Recently, a group of women friends and I were discussing the problem of climate change, and we found we were split on an issue: what to do about climate deniers.

Several wanted to pursue dialogue with those who publicly opposed the idea that climate change is occurring and is caused by human burning of fossil fuels. But an outspoken local religious leader whom I greatly admire stated bluntly that she just didn’t have time for that, that there was too much to be done and that is not where she was willing to put her energy. I agreed.

Last week Donald Trump disparaged the existence of climate change in light of the severe cold snap that we in the Northeast are facing. This standard climate-denial meme (Sen. James Inhofe’s snowball in the Senate chamber) deliberately conflates weather with climate. Weather is what is happening now. Climate is the long-term trend.

And there is no doubt among honest scientists about the character of the trend: Temperatures and sea levels are rising much faster than expected. Climate change certainly can include snowstorms and cold snaps, but the process overall is bringing us more heat waves, droughts and wildfires, more severe tropical hurricanes, melting glaciers, sea ice and tundra, flooding, and coral reef and species destruction. And 2017 was nothing if not the pudding that provided the proof, from California and Oregon wildfires to Hurricanes Maria, Harvey and Irma.

Say you are alarmed by what you see happening all around you. How do you spend your energy? Do you listen to and try to win over President Trump’s base, be it the uncle who sits next to you at Thanksgiving dinner or your co-worker whose pastor preaches that climate change is a hoax promulgated by blasphemers. It’s not that I think it would be wrong to gather those who refute climate science, re-present all the evidence that has accumulated over the last three decades, listen to their critique and develop a respectful dialogue. Here are the problems:

1. Time — we don’t have it. With business-as-usual greenhouse gas emissions, we are on course for warming the planet from nearly 5 degrees to over 7 degrees Centigrade by the year 2100. Those temperatures are incompatible with most life on earth.

_DATA TO EXAMINE_
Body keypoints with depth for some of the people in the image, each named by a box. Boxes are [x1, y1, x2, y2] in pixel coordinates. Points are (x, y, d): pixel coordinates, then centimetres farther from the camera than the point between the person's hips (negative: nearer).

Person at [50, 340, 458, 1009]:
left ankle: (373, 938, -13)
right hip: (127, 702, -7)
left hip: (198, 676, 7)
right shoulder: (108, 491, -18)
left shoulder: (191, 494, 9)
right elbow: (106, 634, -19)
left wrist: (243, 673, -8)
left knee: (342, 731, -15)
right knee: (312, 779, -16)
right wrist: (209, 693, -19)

--

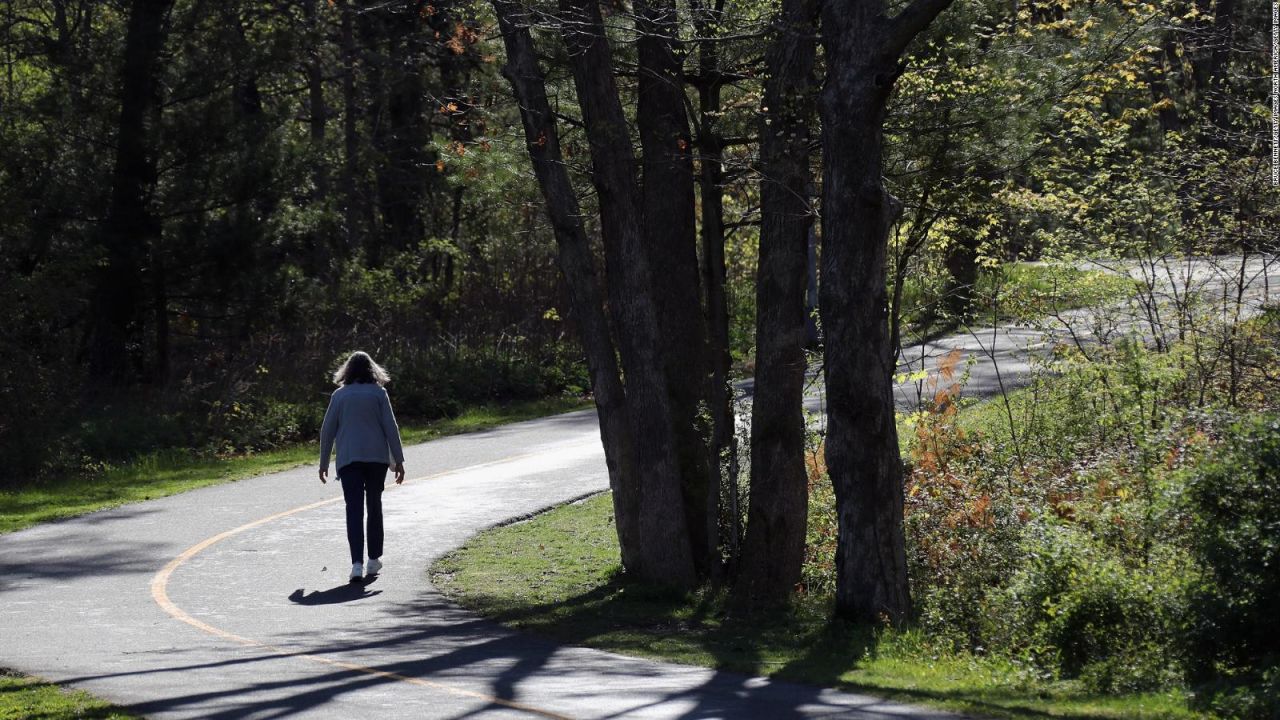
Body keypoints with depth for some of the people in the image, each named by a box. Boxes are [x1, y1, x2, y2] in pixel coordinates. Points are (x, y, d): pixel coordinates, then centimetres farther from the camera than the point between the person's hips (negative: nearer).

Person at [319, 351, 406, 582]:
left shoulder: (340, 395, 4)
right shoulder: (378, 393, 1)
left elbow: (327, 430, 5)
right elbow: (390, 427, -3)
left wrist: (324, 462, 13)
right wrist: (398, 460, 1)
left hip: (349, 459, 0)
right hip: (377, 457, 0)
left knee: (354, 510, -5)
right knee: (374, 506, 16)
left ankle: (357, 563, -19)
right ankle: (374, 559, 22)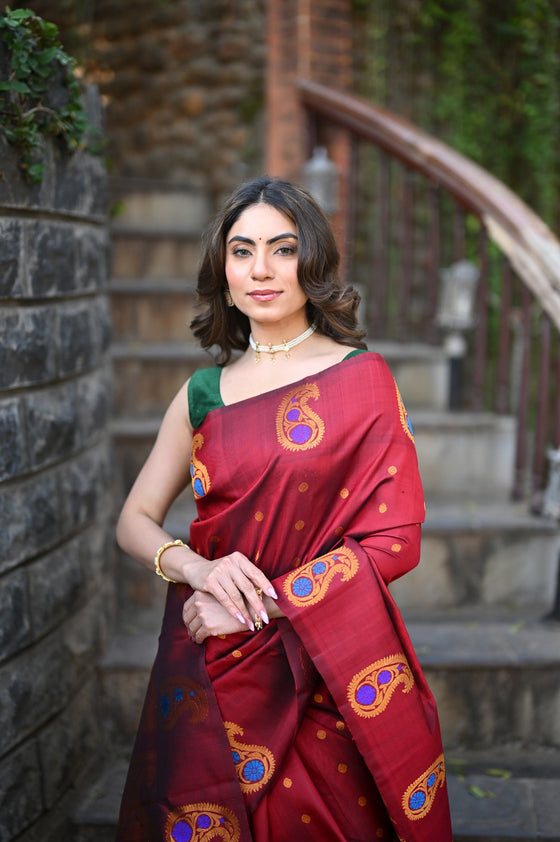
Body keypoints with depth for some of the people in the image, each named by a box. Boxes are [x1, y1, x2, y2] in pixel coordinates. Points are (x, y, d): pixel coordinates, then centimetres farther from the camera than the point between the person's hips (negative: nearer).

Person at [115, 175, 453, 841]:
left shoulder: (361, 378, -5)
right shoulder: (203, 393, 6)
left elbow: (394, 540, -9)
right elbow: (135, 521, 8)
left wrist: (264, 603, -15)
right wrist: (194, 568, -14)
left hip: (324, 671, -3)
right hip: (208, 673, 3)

...

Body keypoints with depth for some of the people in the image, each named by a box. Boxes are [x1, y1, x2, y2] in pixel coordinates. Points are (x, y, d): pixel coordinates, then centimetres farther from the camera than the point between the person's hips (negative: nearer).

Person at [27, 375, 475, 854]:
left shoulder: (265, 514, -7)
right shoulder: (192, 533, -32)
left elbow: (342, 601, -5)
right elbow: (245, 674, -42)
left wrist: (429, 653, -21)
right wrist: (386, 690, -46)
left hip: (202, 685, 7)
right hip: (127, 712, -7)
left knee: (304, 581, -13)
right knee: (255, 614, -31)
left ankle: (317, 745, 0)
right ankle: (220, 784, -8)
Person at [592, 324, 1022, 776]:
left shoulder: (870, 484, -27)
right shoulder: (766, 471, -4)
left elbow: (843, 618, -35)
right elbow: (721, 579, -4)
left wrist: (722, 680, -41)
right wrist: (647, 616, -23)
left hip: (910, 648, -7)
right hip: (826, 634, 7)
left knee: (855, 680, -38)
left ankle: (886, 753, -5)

_WHAT TO DO_
a. According to the climate piece, how much warming is the planet on course for by 2100 with business-as-usual greenhouse gas emissions?
b. Copy the climate piece from "1. Time — we" up to and including "life on earth.".
The items aren't needed for any of this.

_RESULTS FOR EACH TASK_
a. From nearly 5 degrees to over 7 degrees Centigrade.

b.
1. Time — we don’t have it. With business-as-usual greenhouse gas emissions, we are on course for warming the planet from nearly 5 degrees to over 7 degrees Centigrade by the year 2100. Those temperatures are incompatible with most life on earth.